Par un jugement en date du 7 mars 2017, le tribunal de grande instance de Brest a ordonné la démolition de l’extension réalisée en vertu du permis de construire du 14 décembre 2010 par les consorts Y sur leur propriété de Carantec, […] ; dit n’y avoir lieu à assortir cette condamnation d’une astreinte .
Les parcelles appartenant à Mme B, intimée, et aux époux Y, appelants, constituaient anciennement les lots 33 à […], lequel faisait l’objet d’un cahier des charges du 18 avril 1931, publié le 24 avril 1931. Son art. 12 prévoyait la construction des maçonneries en moëllons ou ciment armé, à l’exception d’agglomérés, avec toiture en ardoises. En 198, une dérogation a été apportée pour les vérandas.
L’extension des consorts Y a été construite en briques recouvertes d’un bardage en bois et couverte par une toiture en zinc.
C’est sur le fondement de ce texte que l’intimée a obtenu la démolition de l’extension, le tribunal ayant fait droit à son argumentation selon laquelle le cahier des charges avait une valeur contractuelle entre les colotis. Elle sollicite la confirmation du jugement et le prononcé d’une astreinte comminatoire.
Les appelants, les consorts Y, en sollicitent l’infirmation en soutenant que le chapître II dans lequel est inséré l’art. 12 a un caractère réglementaire et qu’il est caduc depuis le 10 octobre 1992, soit dix ans après l’adoption du plan d’occupation des sols le 10 octobre 1982 en application de l’article L.442-9 du code de l’urbanisme.
Le caractère réglementaire des dispositions du chapître 2 ne fait aucun doute en ce qu’il fait référence aux lois de 1919 et 1924, précise que l’administration a le pouvoir de les modifier et a été approuvé par un arrêté préfectoral en date du 28 juillet 1931.
Ces dispositions sont caduques en application de l’art. L. 442-9 du Code de l’urbanisme. Contrairement à ce que soutient l’intimée, la note de présentation du projet de mise en concordance du cahier des charges avec le plan local d’urbanisme conforte cette interprétation. Il y est écrit, en effet, que les règles d’urbanisme du cahier des charges sont obsolètes ou en contradiction avec le PLU, que les colotis ne les ayant pas reconduites, elles sont caduques, une allusion étant faite à des décisions du juge administratif en ce sens, que les projets de construction sont donc examinés uniquement au regard des dispositions du PLU, ce qui conduit à la délivrance d’autorisations pouvant contrevenir au cahier des charges, que la procédure d’enquêtepublique est ouverte suite à une vingtaine de courriers d’habitants du lotissement demandant qu’il soit mis fin à cette insécurité juridique. Il a été fait droit à leur demande puisque le maire a abrogé les articles 10 à 12 du cahier des charges par un arrêté du 30 mai 2016.
....
▶ **OBJECTIF DE L'EXERCICE**
Pour chacune des affirmations suivantes, dites par oui ou par non si elle concorde avec l'extrait et citez les mots de l'extrait qui tranchent : 1. Le cahier des charges a été publié le 24 avril 1931. 2. L'extension des consorts Y est couverte d'une toiture en ardoises. 3. Le maire a abrogé les articles 10 à 12 du cahier des charges en 2017. Les entrées qui suivent ne servent pas pour cet exercice.

▶ **DONNÉES FOURNIES**
....
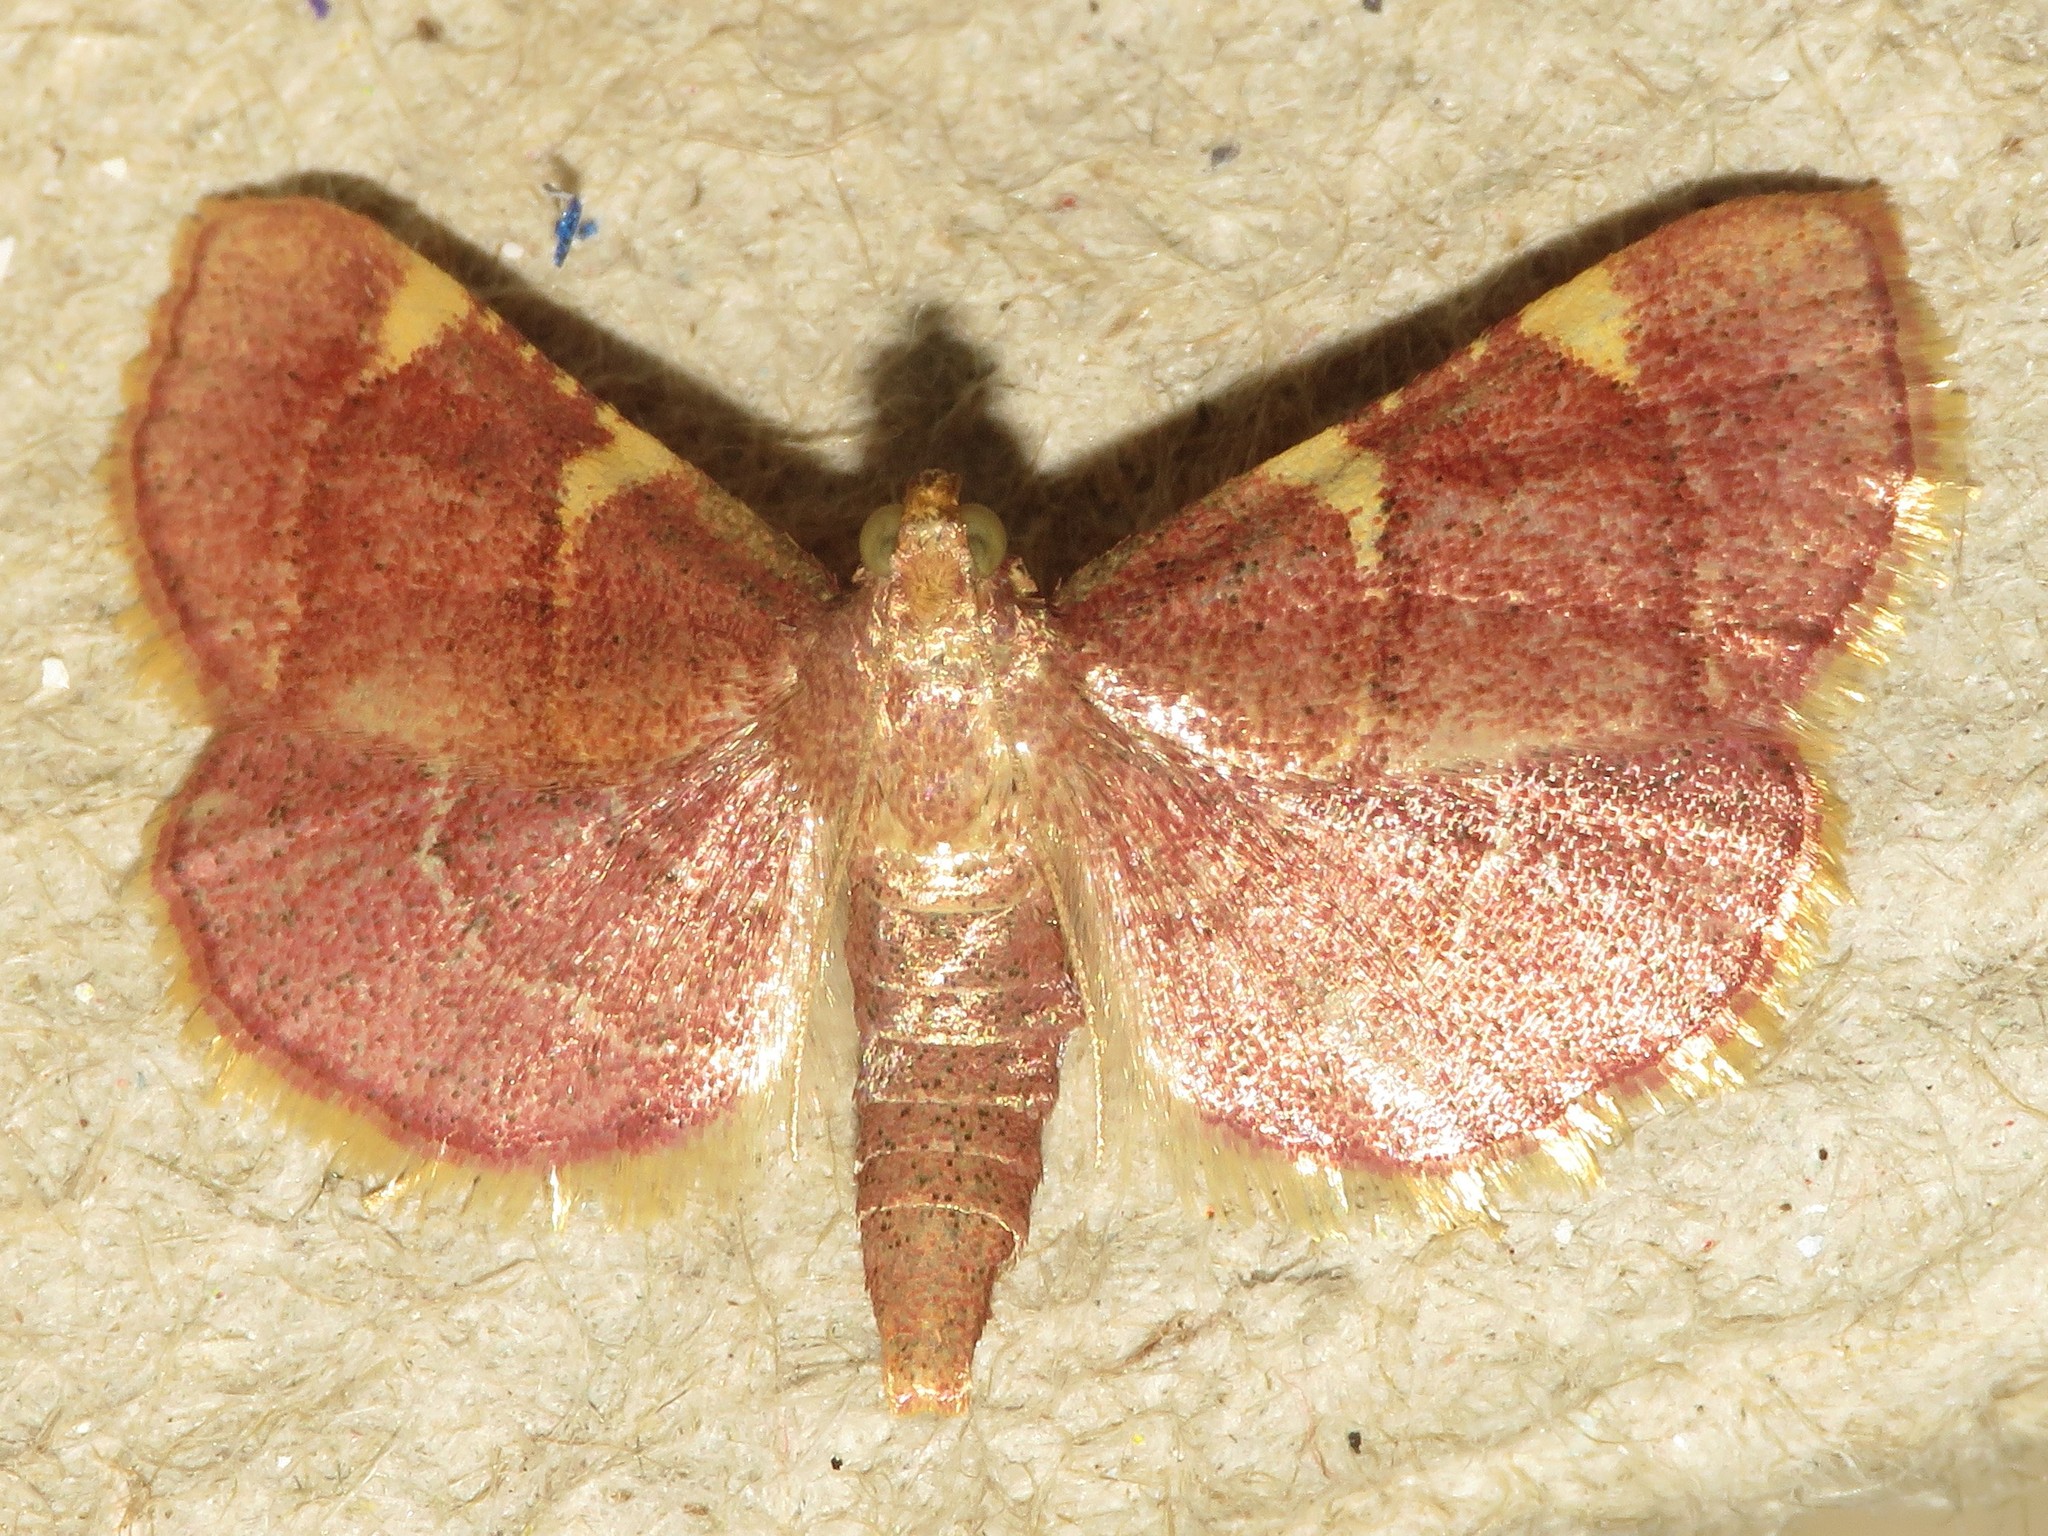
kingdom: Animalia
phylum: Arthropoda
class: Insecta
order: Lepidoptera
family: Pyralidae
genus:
....
▶ **LA RÉPONSE**
1. Oui : « publié le 24 avril 1931 ».
2. Non : « couverte par une toiture en zinc ».
3. Non : « par un arrêté du 30 mai 2016 ».